Lebanese freedom eroded by harassment of journalists ديانا مقلد: الحريات في لبنان تتآكل بسبب مضايقة الصحافيين
Diana Moukalled/Arab News/July 10/18
The Lebanese journalist Fidaa Itani was last month sentenced to four months in prison and fined for insulting the Lebanese Foreign Minister Gebran Bassil in a comment he posted on social media. Bassil has filed 11 cases against Itani alone, while he also has complaints pending against other journalists, bloggers and activists.
Days after the verdict against Itani, another journalist was sentenced to prison and stripped of his civil rights on similar charges related to criticizing religious symbols. Also this year, journalist Hanin Ghaddar was jailed in absentia for six months by a military court for participating in a seminar in the United States in 2014, in which she criticized the Lebanese army; although the decision was repealed weeks later. In between these verdicts, there was a large series of arrests, interrogations, censorship and fines against people who had expressed opinions online.
Indeed, in Lebanon, since the arrival of President Michel Aoun in 2016, there has been a worrying rise in the level of harassment of journalists, bloggers and citizens who have expressed opinions, however harsh or sometimes rude these comments might have been. In general, freedom of expression in Western countries means punishments are limited to fines or apologies, but here in the Middle East and in Lebanon some comments are punished by imprisonment; an outdated penalty for such issues, no matter how disturbing the views expressed.
The problem is also the need to expand the concept of being open to criticism, especially for public figures, whose positions and performance may often be questioned and criticized.
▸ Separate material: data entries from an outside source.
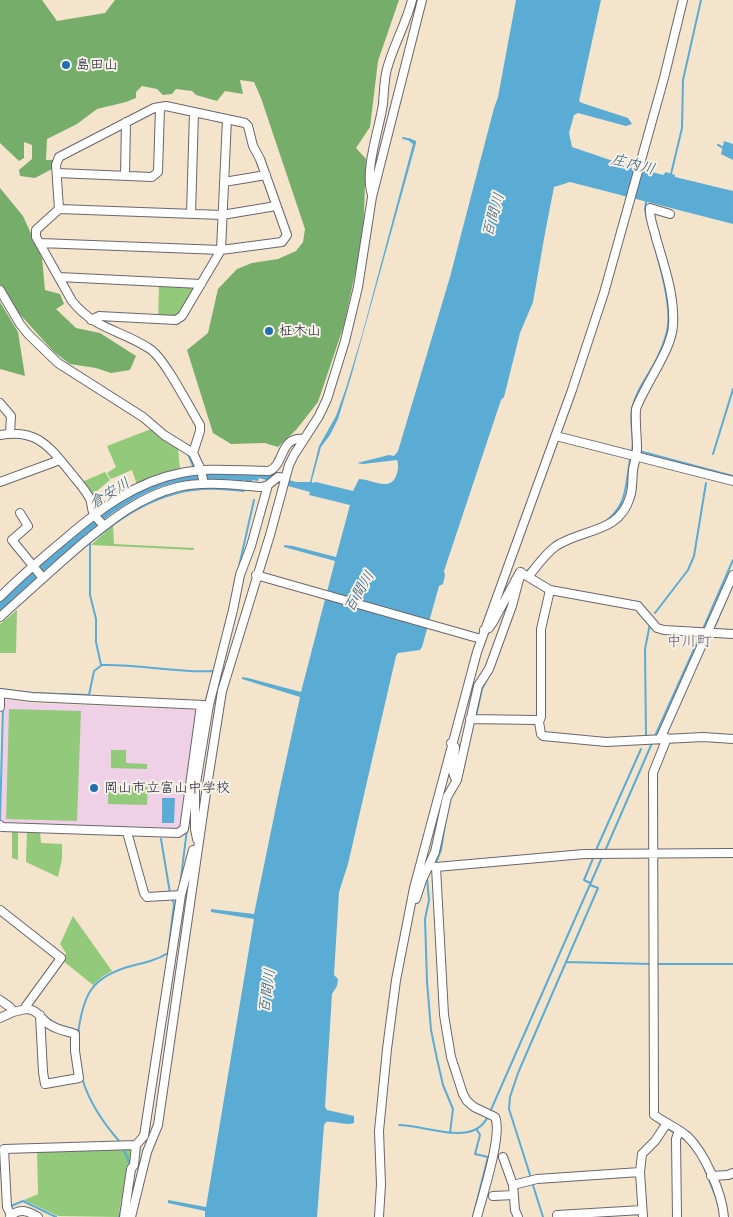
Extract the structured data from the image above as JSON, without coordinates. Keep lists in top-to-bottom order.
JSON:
{
  "districts": ["中川町"],
  "water": ["庄内川", "百間川", "倉安川"],
  "places": ["島田山", "柾木山", "岡山市立富山中学校"]
}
Insults and hatred are not the best way to express anger, but this does not mean that those who insult and curse are equal to those who persecute others.
Because we live in a populist era where hatred and discrimination are presented as “patriotism,” some practices and abuses can push certain people to transcend the boundaries of courteousness when expressing their objections. The question is, didn’t the Lebanese authorities, time and again, go beyond citizens’ rights through corruption, quotas, violation of sovereignty, and conceding to militias and parties, among an endless list of practices?
Bassil sued Itani for defamation because of a stinging comment he made after the death of four Syrian refugees allegedly due to torture in Lebanese Army prisons in the summer of 2017. The judge decided to imprison Itani and fine him, but he had already left the country and become an exile in the UK.
How can it be explained to Bassil, for example, that the deaths of Syrian refugees due to torture in the prisons of the Lebanese Army is bad and leads to understandable anger, and this was what Itani expressed in his harsh comment?
Social media has opened wide the door to abuse and insults, as each person has his own platform where he posts his words and insults. So do we imprison everyone? And should people attack each other because of that?
There is no doubt that the language of slander and defamation has spread widely and it is damaging the just causes, but the preoccupation with hunting people who use rude language is ridiculous. Certainly, the language of insults and hatred is not the best way to express anger, nor is it a convincing way, but it does not mean that the people who insult and curse are equal to those who persecute others.
In Lebanon, officials and citizens say that our country has no oil, no industry, no financial strength, but is characterized as a space of freedom. This is partly true, especially in the past, but observing what is happening in the country now makes us believe that we should reconsider this statement.